Bei den Kings Of Leon war es unwiderlegbar „Only By The Night“ (2008), jedes Lied ein Wunder, jede Erinnerung an die zugehörige Tournee ein mittelschwerer Schweißausbruch und ein heftiger Wadenkrampf. Nein, zwei.

Jetzt haben beide Bands etwas Neues veröffentlicht. Wir hören mal rein.

„When You See Yourself“ ist das achte Studioalbum der Kings Of Leon aus dem Süden der USA, und es ist wieder ein Fest für die Freundinnen und Freunde einfallsreicher Bassgitarristen. Was Jared Followill da mit den dicken Saiten macht, das hätte sicher jeder musikalisch Gleichgesinnte gern mal in seiner Band gekonnt: dem Ganzen Grund und Größe verleihen – und Melodie und Magie. Anbetungswürdig.

Die Kings Of Leon bringen noch immer Alben zustande: Das ist gut!

Schön auch, dass immer noch Alben der Kings Of Leon erscheinen, denn Jareds Bruder Caleb, Sänger der Band, schaute lang und tief in Gläser und Flaschen, was der Stimmung in der Familie und dem Vorankommen der Band nicht sehr guttat. Familie, weil: Drei der Musiker sind Brüder, der vierte, Nathan, der Schlagzeuger, ist ihr Cousin, und alle heißen Followill. Beziehungsweise: Alle heißen Kings Of Leon, weil der Großvater Leon mit Vornamen hieß. Es ist schon irgendwie rührend.

Die Alben

Kings Of Leon: When You See Yourself. Sony Music.

Foo Fighters: Medicine At Midnight. Sony Music.

Die Musik: geht sofort rein. „The Bandit“ und „100,000 People“: Songs mit Hitgarantie. Schöne Gitarrenriffs, Calebs grandiose, ein bisschen raureifhafte Stimme. Zu praktisch jedem Lied passt ein Film mit einem Pickup, der über eine amerikanische Landstraße fährt, offenes Fahrerfenster, Ellenbogen des Fahrers, hintendrauf ein Schäferhund. Alles etwas heller als einst, etwas gefälliger, etwas weniger dramatisch, man wird ja älter, weniger stadionrockig als früher. Aber schön.

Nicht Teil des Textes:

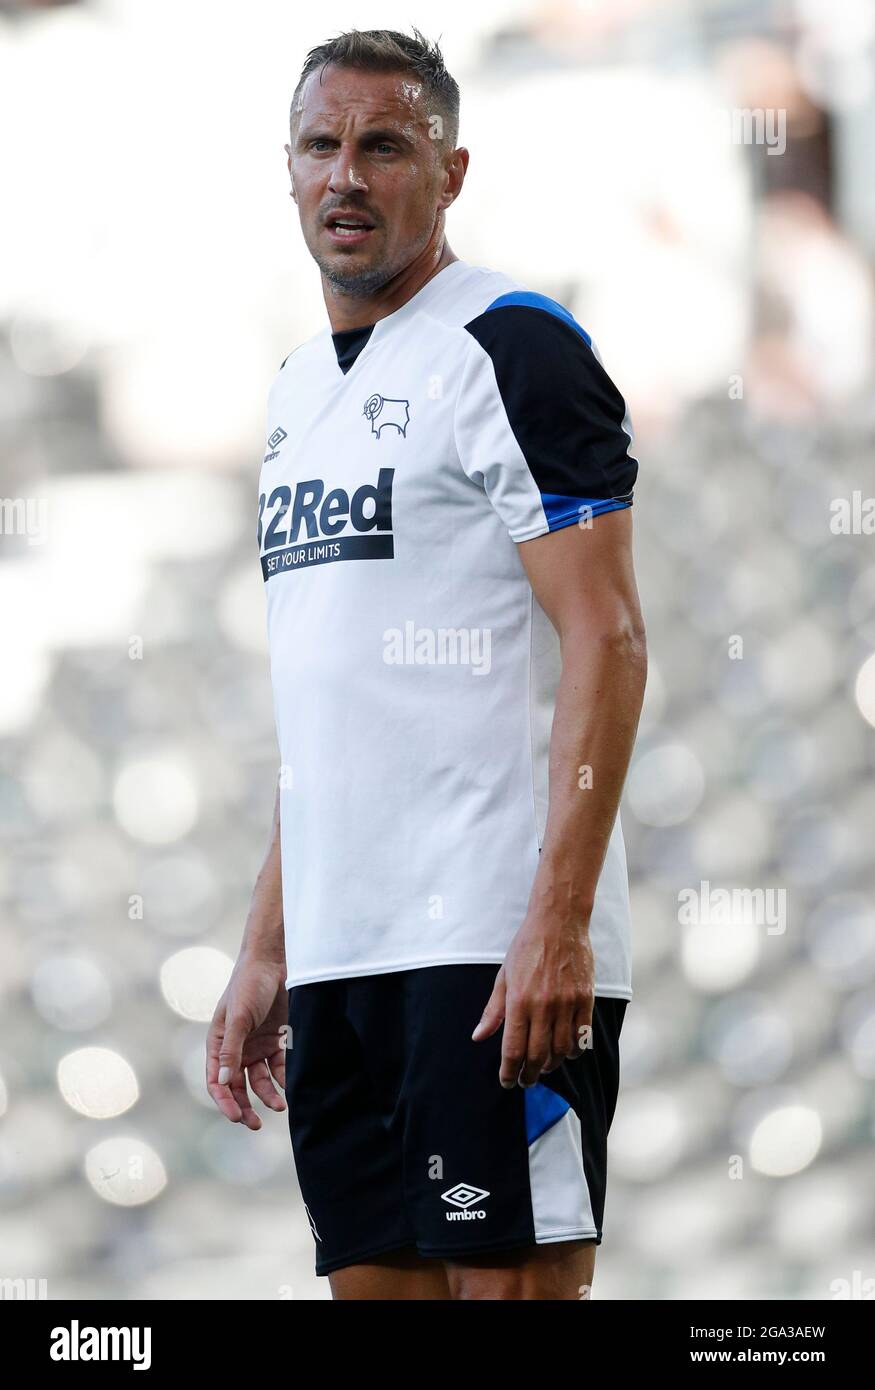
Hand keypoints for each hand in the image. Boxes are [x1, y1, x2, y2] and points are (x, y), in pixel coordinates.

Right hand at [206, 954, 288, 1128]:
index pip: (218, 1081)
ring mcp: (257, 1045)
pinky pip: (280, 1067)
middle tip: (256, 1125)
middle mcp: (237, 1048)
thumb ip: (233, 1049)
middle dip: (245, 1107)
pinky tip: (291, 1085)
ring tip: (281, 1105)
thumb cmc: (249, 985)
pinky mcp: (278, 1040)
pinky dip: (284, 1078)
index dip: (225, 1102)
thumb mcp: (239, 1017)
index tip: (236, 1118)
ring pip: (261, 1081)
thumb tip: (225, 1082)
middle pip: (238, 1087)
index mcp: (220, 1043)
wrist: (276, 961)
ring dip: (268, 1095)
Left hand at [472, 921, 594, 1088]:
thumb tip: (478, 1036)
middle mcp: (543, 1005)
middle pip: (538, 1055)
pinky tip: (566, 1052)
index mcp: (519, 1001)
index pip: (513, 1049)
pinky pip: (582, 1036)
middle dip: (530, 1075)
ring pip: (561, 1050)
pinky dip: (573, 1051)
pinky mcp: (586, 999)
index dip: (509, 1071)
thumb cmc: (527, 947)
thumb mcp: (503, 976)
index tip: (507, 1081)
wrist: (558, 923)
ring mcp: (567, 1003)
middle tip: (526, 1080)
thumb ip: (493, 1010)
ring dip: (551, 1065)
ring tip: (544, 1067)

Ziemlich beste Feuerwehr: die Foo Fighters

Schon zwei Studioalben weiter sind die Foo Fighters aus Seattle: „Medicine At Midnight“ ist ihr zehntes, und weil es schon seit Februar auf dem Markt ist, war es auch schon im Februar praktisch überall auf Hitparadenplatz eins. Man mag es manchmal gar nicht glauben, wenn man das Radio einschaltet und ausschließlich jammende Jünglinge singen hört und elektronische Verhunzungen unserer Lieblingspopsongs von einst, aber ja: Es gibt da noch mehr, es gibt richtig gute Musik da draußen, Jeschäftsfreunde, und sie ist auf Platz eins, und wir kriegen trotzdem jeden Morgen diesen Mist um die Ohren gehauen. Entschuldigung.

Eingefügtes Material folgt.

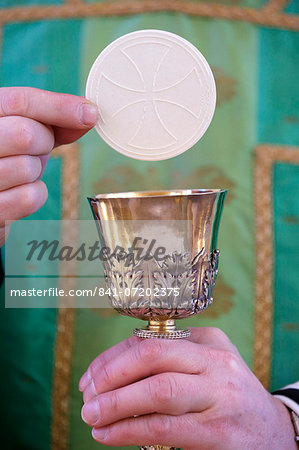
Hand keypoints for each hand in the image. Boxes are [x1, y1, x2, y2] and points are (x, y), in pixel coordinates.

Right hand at [0, 87, 97, 245]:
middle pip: (26, 134)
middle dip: (44, 142)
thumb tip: (89, 114)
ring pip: (29, 167)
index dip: (59, 107)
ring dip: (36, 170)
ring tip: (19, 169)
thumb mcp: (21, 129)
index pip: (19, 102)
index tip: (90, 114)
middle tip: (35, 148)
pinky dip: (35, 194)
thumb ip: (51, 120)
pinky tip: (18, 190)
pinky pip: (30, 198)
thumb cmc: (5, 155)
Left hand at [79, 328, 295, 449]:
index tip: (90, 378)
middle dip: (111, 374)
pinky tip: (109, 435)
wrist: (273, 431)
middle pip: (152, 356)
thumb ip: (168, 363)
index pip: (149, 340)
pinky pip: (166, 428)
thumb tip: (110, 374)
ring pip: (158, 391)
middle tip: (87, 395)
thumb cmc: (226, 395)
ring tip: (91, 416)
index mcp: (207, 340)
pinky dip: (130, 430)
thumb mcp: (204, 367)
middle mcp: (215, 361)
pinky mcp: (220, 432)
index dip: (111, 358)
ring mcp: (220, 395)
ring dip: (116, 404)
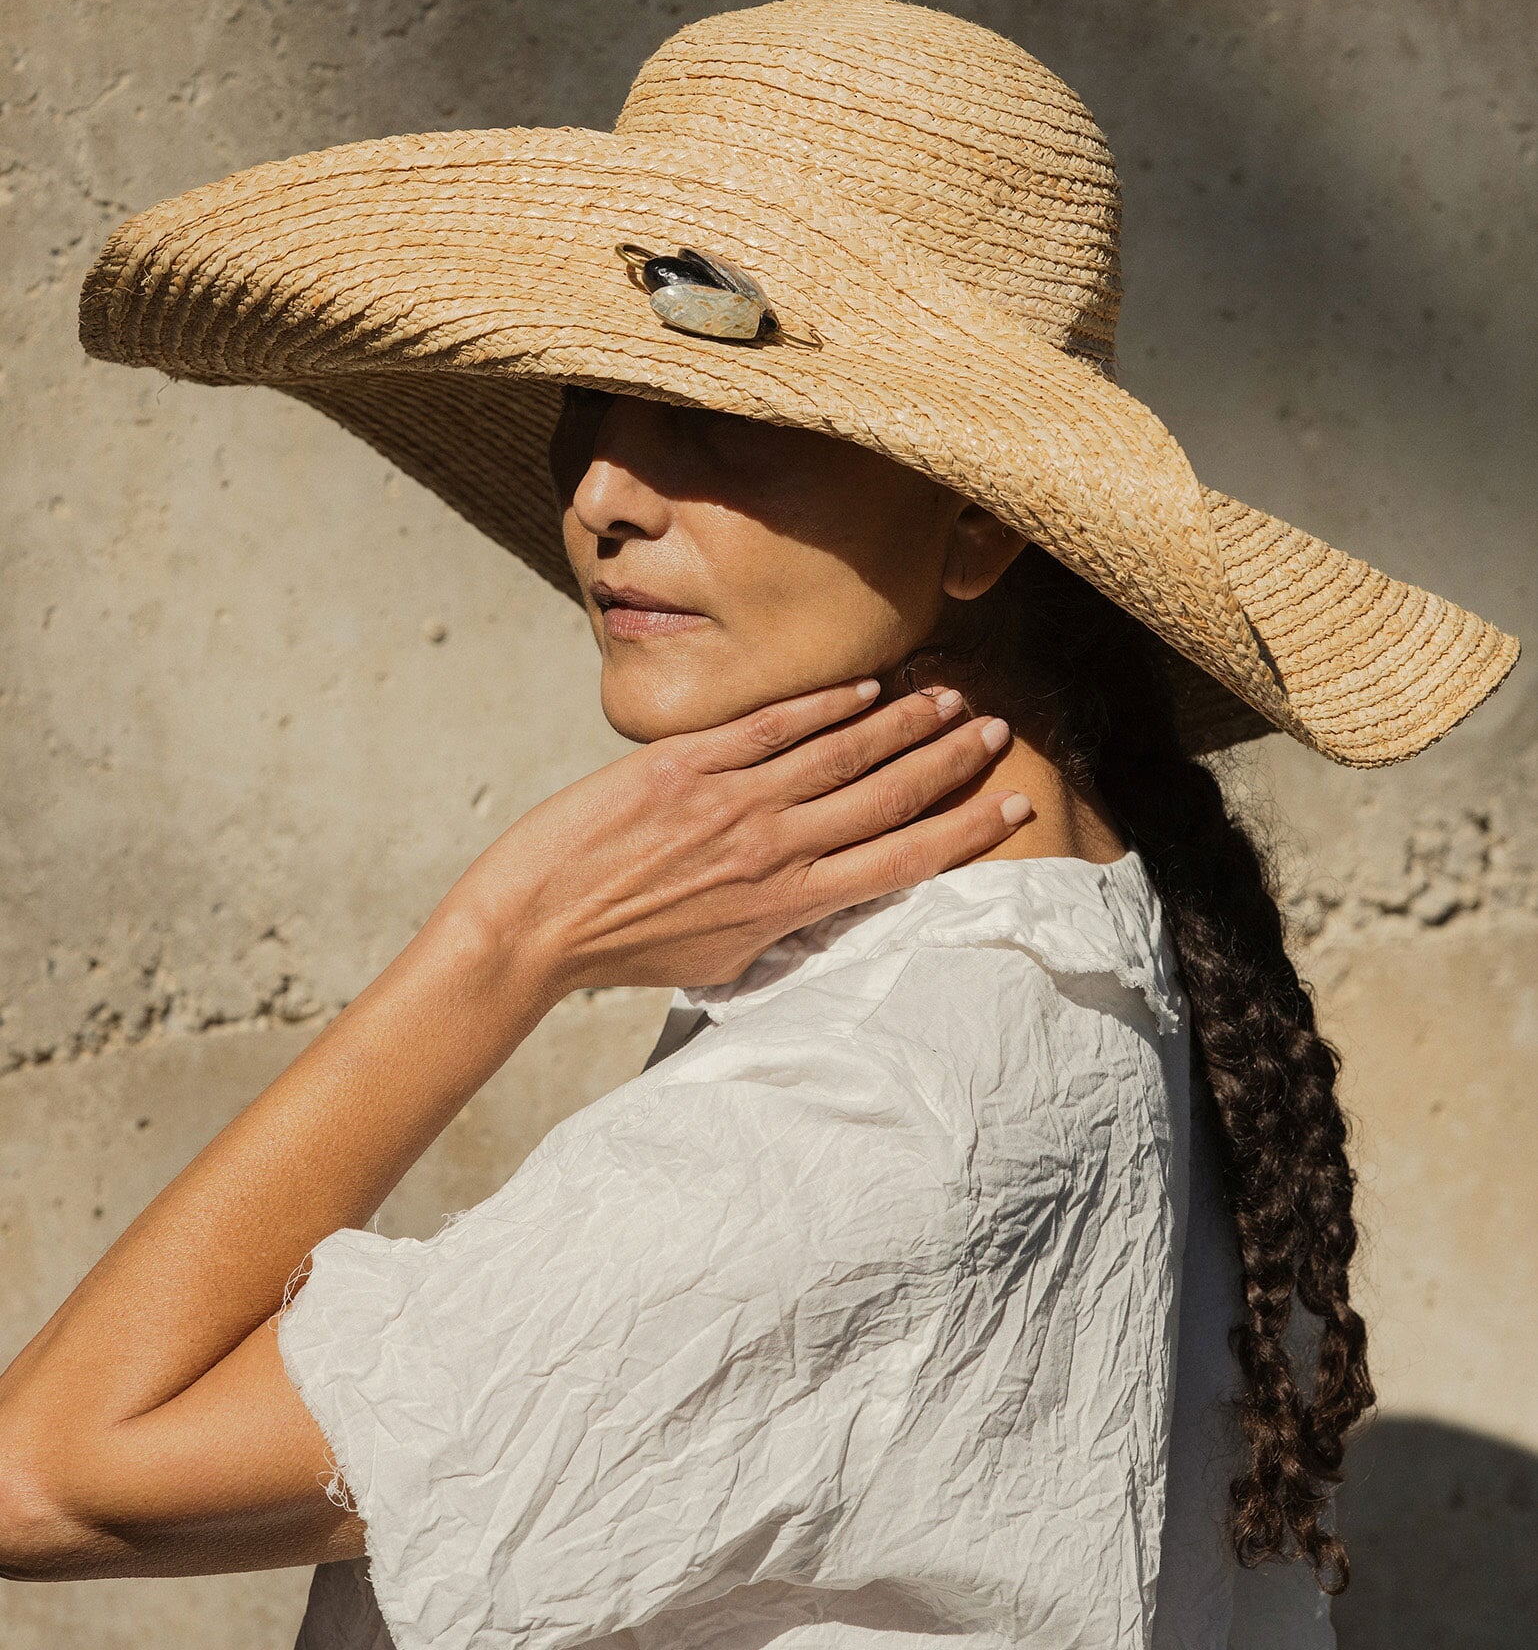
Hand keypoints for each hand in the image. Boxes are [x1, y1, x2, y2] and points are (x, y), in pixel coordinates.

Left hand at [459, 681, 1029, 995]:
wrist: (535, 925)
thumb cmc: (624, 951)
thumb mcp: (720, 961)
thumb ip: (778, 929)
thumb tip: (822, 904)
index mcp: (788, 906)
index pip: (901, 860)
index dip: (965, 831)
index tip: (1013, 805)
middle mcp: (774, 849)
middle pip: (888, 796)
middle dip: (951, 762)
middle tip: (998, 731)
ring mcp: (732, 801)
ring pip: (842, 752)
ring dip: (905, 722)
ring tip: (951, 698)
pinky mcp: (687, 764)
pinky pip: (773, 726)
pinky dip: (826, 705)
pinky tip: (867, 688)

Die Foo Fighters sind ziemlich beste Feuerwehr, energiemäßig gesehen, was vor allem an Dave Grohl liegt. Eigentlich nicht zu fassen, seine Karriere. Einst Schlagzeuger bei Nirvana, und dann muss man erst mal verkraften, dass sich Kollege Kurt Cobain umbringt, und dann muss man erst mal Gitarrist und Sänger statt Schlagzeuger werden, und dann muss man erst mal solche Songs schreiben.

Die Gitarrenlinie in „Cloudspotting“ schrieb Grohl schon vor 25 Jahren, wie er dem Onlinemagazin „Loudwire“ verriet. Schon fühlen sich Männer weltweit in ihren Garagen (und ihrer Haltung) bestätigt, lieber nichts wegzuschmeißen – irgendwann kannst du’s doch noch mal gebrauchen.

Es ist die Mischung aus knackigen Rocksongs mit Grunge-Restgeschmack und hochsensiblen Klängen, die die Band ausmacht – manchmal in einem einzigen Lied vereint, etwa „Waiting On A War“. Und nein, Grohl hoffte nicht, dass es Krieg gibt, seit er klein war, er wollte eigentlich nur jeden liebhaben. Ambivalenz aushalten im Leben. So wichtig.

Auch dieses Foo-Fighters-Album ist schon wieder eins, das nicht mehr aus dem Abspielgerät rauswill und aus dem Kopf. Zeit nehmen fürs Musikhören. Eigentlich lohnt es sich immer.